Nursing home checks failing miserably

Staff shortages and vague legislation are taking a toll on standards at units for the elderly

Nursing home checks failing miserably

At a time when demographic projections show that Greece’s population is aging, the situation regarding inspections of nursing homes remains a senior source of concern. 

A case in point was the plight of eight seniors with no relatives staying at such a facility in Korydallos in southwestern Athens. They were found to be living in squalor and miserable conditions before they were recently transferred to another nursing home. The rest of the residents at the home numbered 35 on the day the facility was shut down. They were reportedly transferred to other homes by their relatives.

It had taken two and a half years since the day the Piraeus regional governor had signed off on its closure, in the wake of a damning inspection of the facility. During this time, the seniors there remained malnourished, in dirty conditions, without medical care. Tellingly, some of the residents seem to have disappeared.

According to recent ELSTAT data, 7.3% of the Greek population is over 80 years old and 22.6% of the population is older than 65. There are 139,296 citizens over 90 living in Greece.

The case of the Korydallos unit highlights in the most glaring way just how inadequate the system of operation and inspection is. During the inspection, a person who appeared to be the manager “showed agreements for 800 euros unsigned with unclear details of the contracting persons,” the findings of the audit said. 
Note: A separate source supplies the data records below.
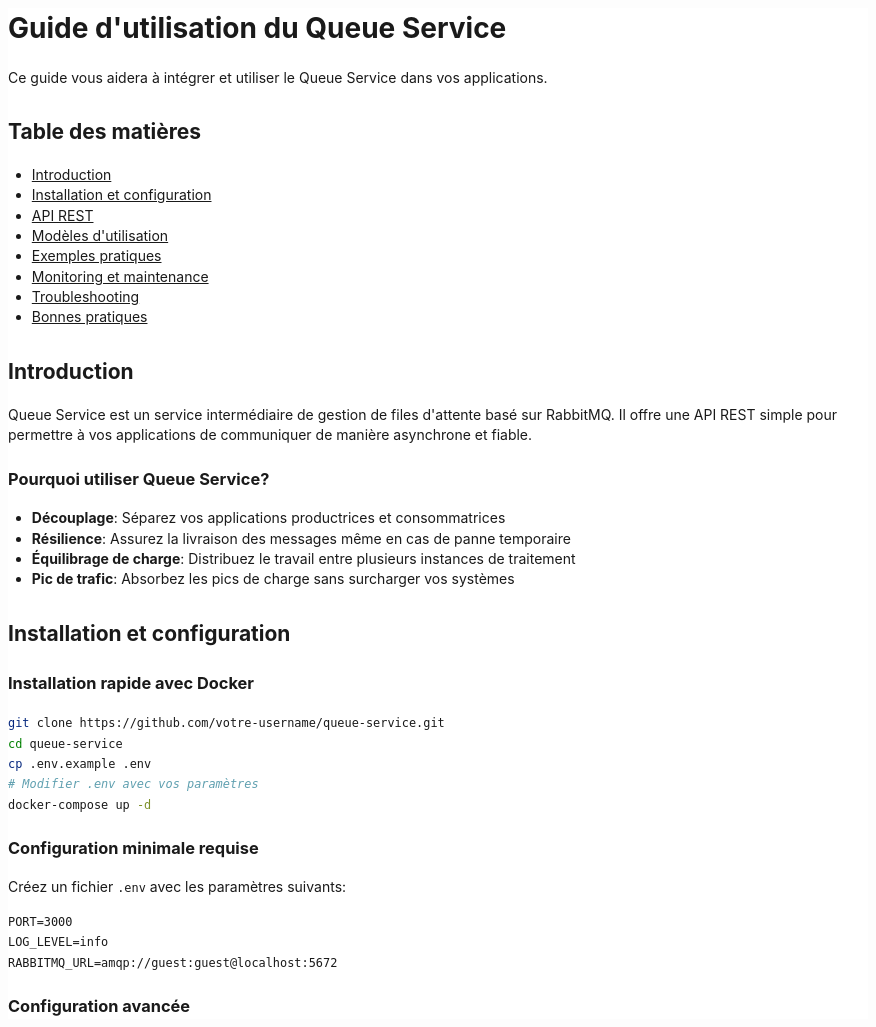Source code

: # Guide d'utilisation du Queue Service

Ce guide vous aidera à intégrer et utiliser le Queue Service dans vos applications.

## Table des matières

- [Introduction](#introduction)
- [Installation et configuration](#installation-et-configuration)
- [API REST](#api-rest)
- [Modèles d'utilisation](#modèles-dutilisation)
- [Exemples pratiques](#exemples-pratiques)
- [Monitoring et maintenance](#monitoring-et-maintenance)
- [Troubleshooting](#troubleshooting)
- [Bonnes pratiques](#bonnes-pratiques)

## Introduction

Queue Service est un service intermédiaire de gestion de files d'attente basé sur RabbitMQ. Il offre une API REST simple pour permettre à vos applications de communiquer de manière asynchrone et fiable.

### Pourquoi utiliser Queue Service?

- **Découplage**: Séparez vos applications productrices et consommatrices
- **Résilience**: Assurez la livraison des messages même en cas de panne temporaire
- **Équilibrage de charge**: Distribuez le travail entre plusieurs instances de traitement
- **Pic de trafic**: Absorbez les pics de charge sans surcharger vos systèmes

## Installation et configuration

### Installation rapide avec Docker

```bash
git clone https://github.com/votre-username/queue-service.git
cd queue-service
cp .env.example .env
# Modifier .env avec vos paramètres
docker-compose up -d
```

### Configuration minimale requise

Créez un fichier `.env` avec les paramètres suivants:

```
PORT=3000
LOG_LEVEL=info
RABBITMQ_URL=amqp://guest:guest@localhost:5672
```

### Configuration avancée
Indicatively, when Deputy Labor and Social Affairs Minister Domna Michailidou asked for details of the elderly care units in Greece to schedule vaccinations, she discovered that there was no single register.
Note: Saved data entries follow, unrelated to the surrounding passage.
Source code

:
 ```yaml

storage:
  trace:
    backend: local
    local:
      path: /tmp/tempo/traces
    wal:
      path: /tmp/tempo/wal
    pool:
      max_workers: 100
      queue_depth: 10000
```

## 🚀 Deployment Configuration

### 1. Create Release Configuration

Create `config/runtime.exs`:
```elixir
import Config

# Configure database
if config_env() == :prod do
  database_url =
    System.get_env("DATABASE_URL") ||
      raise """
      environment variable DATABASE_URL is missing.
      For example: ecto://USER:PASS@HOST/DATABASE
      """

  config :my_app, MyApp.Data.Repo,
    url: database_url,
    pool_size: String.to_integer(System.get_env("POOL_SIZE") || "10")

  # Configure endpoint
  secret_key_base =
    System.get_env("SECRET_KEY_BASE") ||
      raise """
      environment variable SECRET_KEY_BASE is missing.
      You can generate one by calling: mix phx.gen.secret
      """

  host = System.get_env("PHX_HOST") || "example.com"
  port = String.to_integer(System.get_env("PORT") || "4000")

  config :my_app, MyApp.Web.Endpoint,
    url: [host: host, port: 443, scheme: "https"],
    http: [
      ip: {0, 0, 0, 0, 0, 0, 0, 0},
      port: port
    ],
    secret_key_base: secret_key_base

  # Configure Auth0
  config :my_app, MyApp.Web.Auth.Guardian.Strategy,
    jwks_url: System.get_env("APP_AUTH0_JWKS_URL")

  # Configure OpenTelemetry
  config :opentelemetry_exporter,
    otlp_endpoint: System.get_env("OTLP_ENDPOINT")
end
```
The state collected data centrally in order to coordinate the in situ vaccinations, and so it knows that there are 305 licensed commercial and public or religious elderly care units throughout the country. Around half of them are in Attica. 
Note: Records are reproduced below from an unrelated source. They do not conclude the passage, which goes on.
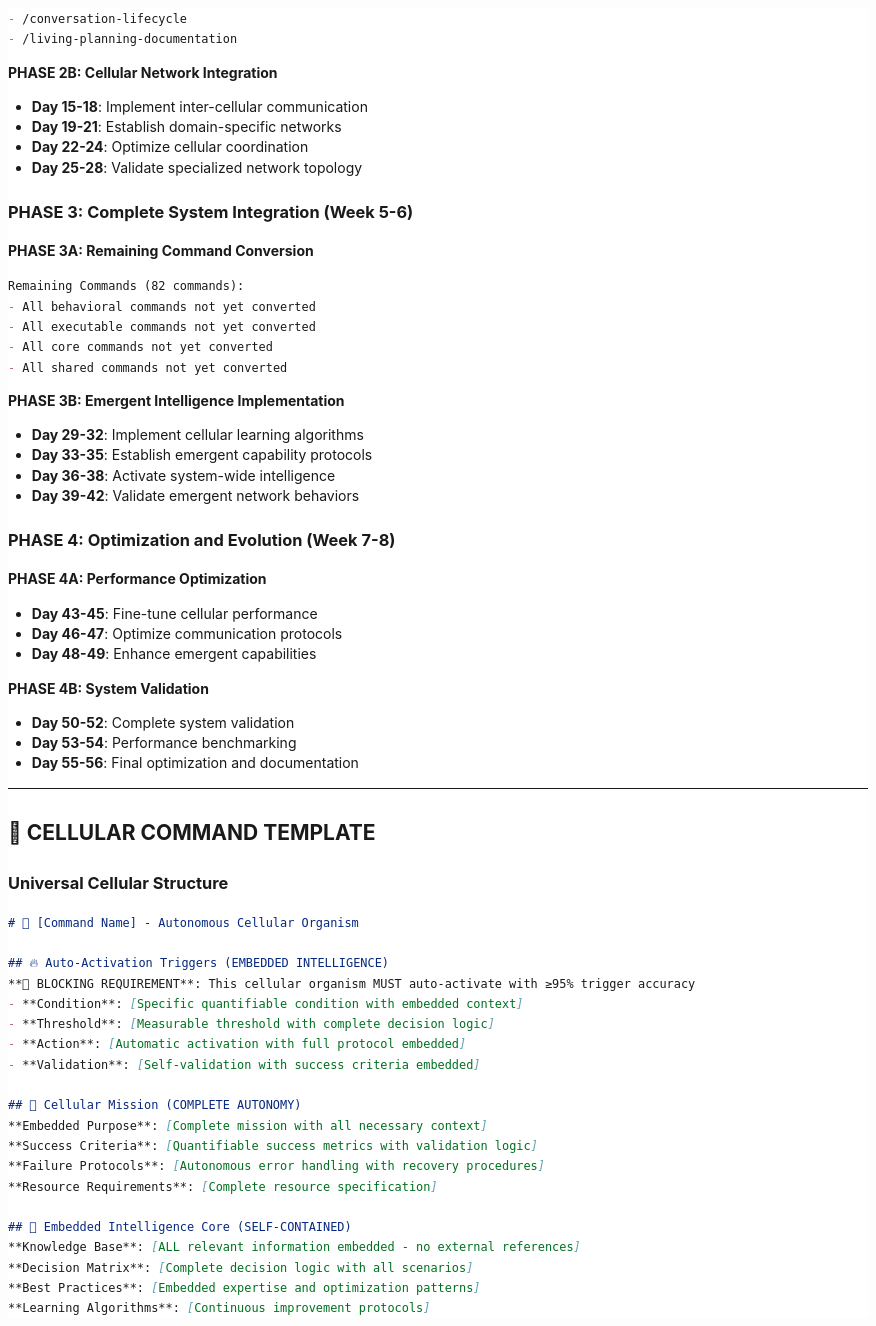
 ```markdown
- /conversation-lifecycle
- /living-planning-documentation
```

**PHASE 2B: Cellular Network Integration**
- **Day 15-18**: Implement inter-cellular communication
- **Day 19-21**: Establish domain-specific networks
- **Day 22-24**: Optimize cellular coordination
- **Day 25-28**: Validate specialized network topology

### **PHASE 3: Complete System Integration (Week 5-6)**

**PHASE 3A: Remaining Command Conversion**
```markdown
Remaining Commands (82 commands):
- All behavioral commands not yet converted
- All executable commands not yet converted
- All core commands not yet converted
- All shared commands not yet converted
```

**PHASE 3B: Emergent Intelligence Implementation**
- **Day 29-32**: Implement cellular learning algorithms
- **Day 33-35**: Establish emergent capability protocols
- **Day 36-38**: Activate system-wide intelligence
- **Day 39-42**: Validate emergent network behaviors

### **PHASE 4: Optimization and Evolution (Week 7-8)**

**PHASE 4A: Performance Optimization**
- **Day 43-45**: Fine-tune cellular performance
- **Day 46-47**: Optimize communication protocols
- **Day 48-49**: Enhance emergent capabilities

**PHASE 4B: System Validation**
- **Day 50-52**: Complete system validation
- **Day 53-54**: Performance benchmarking
- **Day 55-56**: Final optimization and documentation

---

## 🧬 CELLULAR COMMAND TEMPLATE

### **Universal Cellular Structure**
```markdown
# 🧬 [Command Name] - Autonomous Cellular Organism

## 🔥 Auto-Activation Triggers (EMBEDDED INTELLIGENCE)
**🚨 BLOCKING REQUIREMENT**: This cellular organism MUST auto-activate with ≥95% trigger accuracy
- **Condition**: [Specific quantifiable condition with embedded context]
- **Threshold**: [Measurable threshold with complete decision logic]
- **Action**: [Automatic activation with full protocol embedded]
- **Validation**: [Self-validation with success criteria embedded]

## 🎯 Cellular Mission (COMPLETE AUTONOMY)
**Embedded Purpose**: [Complete mission with all necessary context]
**Success Criteria**: [Quantifiable success metrics with validation logic]
**Failure Protocols**: [Autonomous error handling with recovery procedures]
**Resource Requirements**: [Complete resource specification]

## 🧠 Embedded Intelligence Core (SELF-CONTAINED)
**Knowledge Base**: [ALL relevant information embedded - no external references]
**Decision Matrix**: [Complete decision logic with all scenarios]
**Best Practices**: [Embedded expertise and optimization patterns]
**Learning Algorithms**: [Continuous improvement protocols]
```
The framework for the licensing, operation and control of the facilities has until recently been extremely vague. Moreover, inspectors are often targeted by those being inspected.

According to the president of the Panhellenic Association of Care Units, up to 50 irregular units may be operating in Attica. 

The Regional Authority of Attica’s inspections department is chronically understaffed, and although new recruits were approved in 2019, “no new employee has arrived in years,” according to a source at the authority.